Dirty Pretty Things (2002)

dirty pretty things poster

Amelie speaks English.

My favorite Audrey Tautou speaks my very own language. There is a god after all.

She speaks very odd English with some kind of accent, in a rather dark, disturbing film.

Over the last year I have become more and more (enamored? mystified? let’s just say) intrigued with British culture. This began while I was living in France. I became friends with a number of folks from England and we had many conversations about the differences between American and British cultures.

French movie theatres also show a great deal more British films than their American counterparts. An ongoing writing friendship with some of my Blogcritic companions residing in Great Britain has also engulfed me in the interesting world of British rock. Great bands like Babyshambles have come to my attention across the great blue sea.

It is a fascinating thing to see how very much similar we all are, and yet how completely different we remain.

Dirty Pretty Things takes place in the dirty, back streets of London. It concerns the dark world of illegal immigrants and the sometimes shady deals they make trying to stay.

It opens with a mysterious man who works by day as a cab driver, nights as a motel watchman, and in between as some kind of underground doctor. It’s all unexplained, mysterious, and weird.

We find that he is an illegal working multiple jobs all of the time so that he may stay in England because he cannot return to his homeland.
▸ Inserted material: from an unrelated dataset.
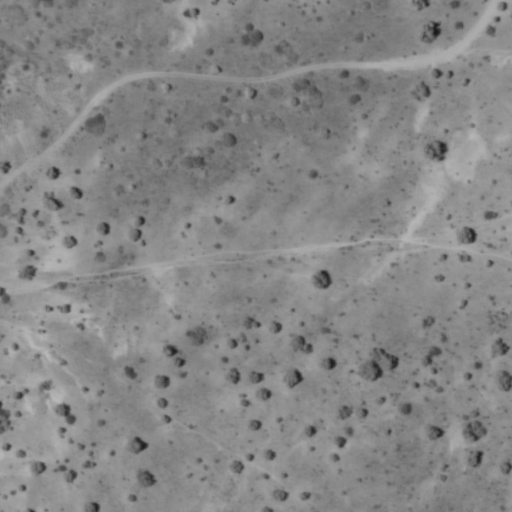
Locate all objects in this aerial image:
road: (100, 36)
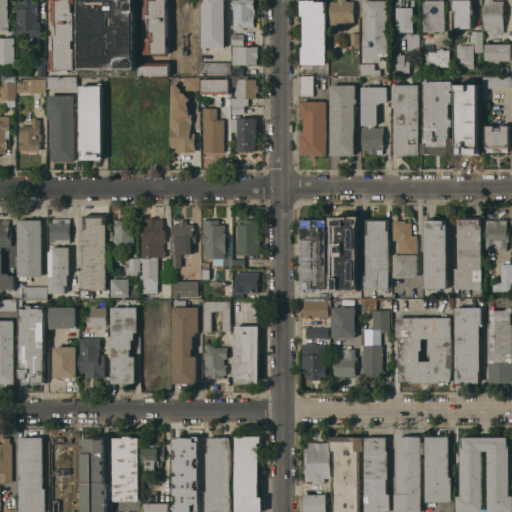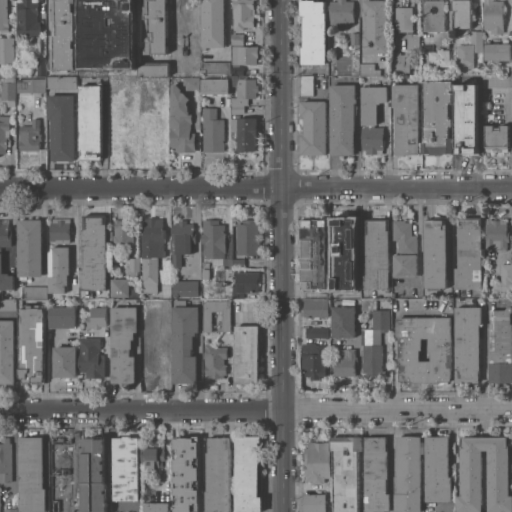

It all remains unexplained, mysterious, and weird.

This man, called Okwe (Chiwetel Ejiofor), is a good, honest man. Through the course of the film, he must do very bad things in order to stay in the country and not be turned in. The movie works as a competent thriller while trying to say something about the current state of British immigration. Like US immigration there is a myriad of problems, not the least of which is the underground black market that revolves around illegals.

Stephen Frears does a good job of keeping the politics in the background and the suspense right up front. It isn’t pleasant looking, for it delves into the back alleys and dark corridors of a city, but it tells that story with a true eye.

‘Tis not a perfect film by any means. The plotting by its end is a little heavy-handed and it tries to say more about society than it is really able to. And even my beloved Audrey speaks in an accent that makes me cringe, but it is a film well worth watching. If nothing more than to give me more pleasure from my newfound English fixation.